[TASK PROMPT]
Without including any images, please transcribe all the lines below exactly.

[DATASET]
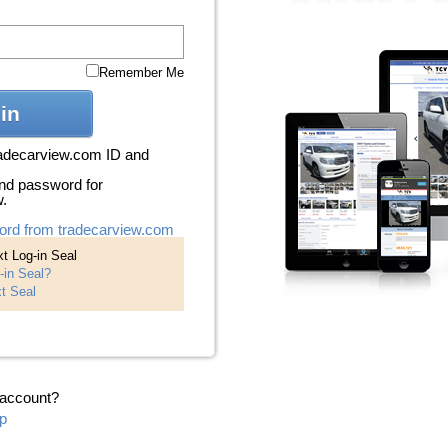
Remember Me
in
radecarview.com ID and
nd password for
w.
ord from tradecarview.com
t Log-in Seal
-in Seal?
t Seal
 account?
p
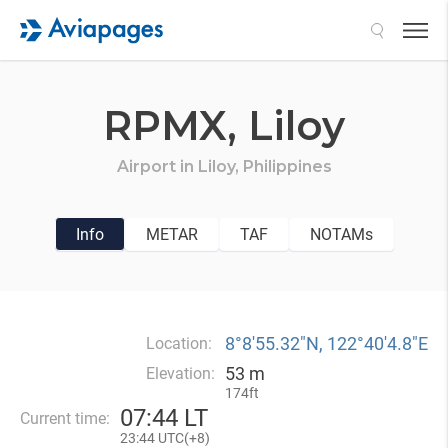
Search
RPMX,
Liloy
Airport in
Liloy,
Philippines
Info
METAR
TAF
NOTAMs
8°8′55.32″N, 122°40′4.8″E
Location:
53 m
Elevation:
174ft
07
:
44 LT
Current time:
23
:
44 UTC(
+
8)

[PROBLEM SOLUTION]
Remember Me
in
radecarview.com ID and
nd password for
w.
ord from tradecarview.com
t Log-in Seal
-in Seal?
t Seal
 account?
p
Search
RPMX,
Liloy
Airport in
Liloy,
Philippines
Info
METAR
TAF
NOTAMs
8°8′55.32″N, 122°40′4.8″E
Location:
53 m
Elevation:
174ft
07
:
44 LT
Current time:
23
:
44 UTC(
+
8)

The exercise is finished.